• **What is being asked**
Given the records that follow, return each one verbatim.

• **Given records**
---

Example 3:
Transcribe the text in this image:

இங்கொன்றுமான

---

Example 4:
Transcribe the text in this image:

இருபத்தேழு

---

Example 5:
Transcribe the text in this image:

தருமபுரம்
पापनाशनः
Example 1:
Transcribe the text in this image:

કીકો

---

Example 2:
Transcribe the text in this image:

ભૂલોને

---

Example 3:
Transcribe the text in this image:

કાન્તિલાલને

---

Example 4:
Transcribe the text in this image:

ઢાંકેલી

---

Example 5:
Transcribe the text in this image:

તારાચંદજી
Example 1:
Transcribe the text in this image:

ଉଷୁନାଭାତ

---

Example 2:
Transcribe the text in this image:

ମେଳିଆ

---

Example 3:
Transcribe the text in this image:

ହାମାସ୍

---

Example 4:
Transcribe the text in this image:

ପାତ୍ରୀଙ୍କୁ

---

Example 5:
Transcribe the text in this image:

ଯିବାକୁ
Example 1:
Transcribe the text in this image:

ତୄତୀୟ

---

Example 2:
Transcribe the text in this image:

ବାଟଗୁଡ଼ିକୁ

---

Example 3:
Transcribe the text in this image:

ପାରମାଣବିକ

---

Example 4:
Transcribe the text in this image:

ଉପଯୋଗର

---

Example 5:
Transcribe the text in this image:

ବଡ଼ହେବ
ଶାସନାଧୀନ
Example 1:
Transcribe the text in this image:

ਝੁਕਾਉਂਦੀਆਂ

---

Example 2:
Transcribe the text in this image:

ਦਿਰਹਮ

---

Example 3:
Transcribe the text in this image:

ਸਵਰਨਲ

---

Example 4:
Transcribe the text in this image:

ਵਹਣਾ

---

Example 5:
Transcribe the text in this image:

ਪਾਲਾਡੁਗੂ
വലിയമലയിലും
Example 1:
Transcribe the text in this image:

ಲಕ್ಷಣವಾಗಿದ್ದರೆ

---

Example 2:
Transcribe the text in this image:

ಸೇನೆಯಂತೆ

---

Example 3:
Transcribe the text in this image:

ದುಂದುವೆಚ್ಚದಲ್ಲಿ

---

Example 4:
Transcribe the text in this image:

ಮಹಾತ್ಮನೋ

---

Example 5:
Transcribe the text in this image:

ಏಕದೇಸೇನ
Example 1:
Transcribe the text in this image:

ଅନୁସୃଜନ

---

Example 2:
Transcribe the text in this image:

• **Task solution**
---

Example 3:
Transcribe the text in this image:

இங்கொன்றுமான

---

Example 4:
Transcribe the text in this image:

இருபத்தேழு

---

Example 5:
Transcribe the text in this image:

தருமபுரம்
पापनाशनः
Example 1:
Transcribe the text in this image:

કીકો

---

Example 2:
Transcribe the text in this image:

ભૂલોને

---

Example 3:
Transcribe the text in this image:

કાન્તિલાલને

---

Example 4:
Transcribe the text in this image:

ઢાંકેલી

---

Example 5:
Transcribe the text in this image:

તારાચંદજી
Example 1:
Transcribe the text in this image:

ଉଷୁନାଭାତ

---

Example 2:
Transcribe the text in this image:

ମେଳିଆ

---

Example 3:
Transcribe the text in this image:

ହାମାସ୍

---

Example 4:
Transcribe the text in this image:

ପାତ୍ରୀଙ୍କୁ

---

Example 5:
Transcribe the text in this image:

ଯିବାକୁ
Example 1:
Transcribe the text in this image:

ତୄତୀୟ

---

Example 2:
Transcribe the text in this image:

ବାଟଗୁଡ଼ିକୁ

---

Example 3:
Transcribe the text in this image:

ପାରମାଣବିକ

---

Example 4:
Transcribe the text in this image:

ଉପଯୋଗର

---

Example 5:
Transcribe the text in this image:

ବଡ଼ହେବ
ଶାସନାଧୀନ
Example 1:
Transcribe the text in this image:

ਝੁਕਾਉਂਦੀਆਂ

---

Example 2:
Transcribe the text in this image:

ਦਿਰਹਮ

---

Example 3:
Transcribe the text in this image:

ਸਵਰਨਲ

---

Example 4:
Transcribe the text in this image:

ਵਹਣਾ

---

Example 5:
Transcribe the text in this image:

ਪਾਲਾਡੁਗੂ
വലിയമലയിലും
Example 1:
Transcribe the text in this image:

ಲಕ್ಷಣವಾಗಿದ್ದರೆ

---

Example 2:
Transcribe the text in this image:

ಸೇನೆಯಂತೆ

---

Example 3:
Transcribe the text in this image:

ದುಂದುವೆಚ್ಚದಲ್ಲಿ

---

Example 4:
Transcribe the text in this image:

ಮಹಾತ್ಮನೋ

---

Example 5:
Transcribe the text in this image:

ಏಕದೇಸೇನ
Example 1:
Transcribe the text in this image:

ଅନୁସୃଜନ

---

Example 2:
Transcribe the text in this image:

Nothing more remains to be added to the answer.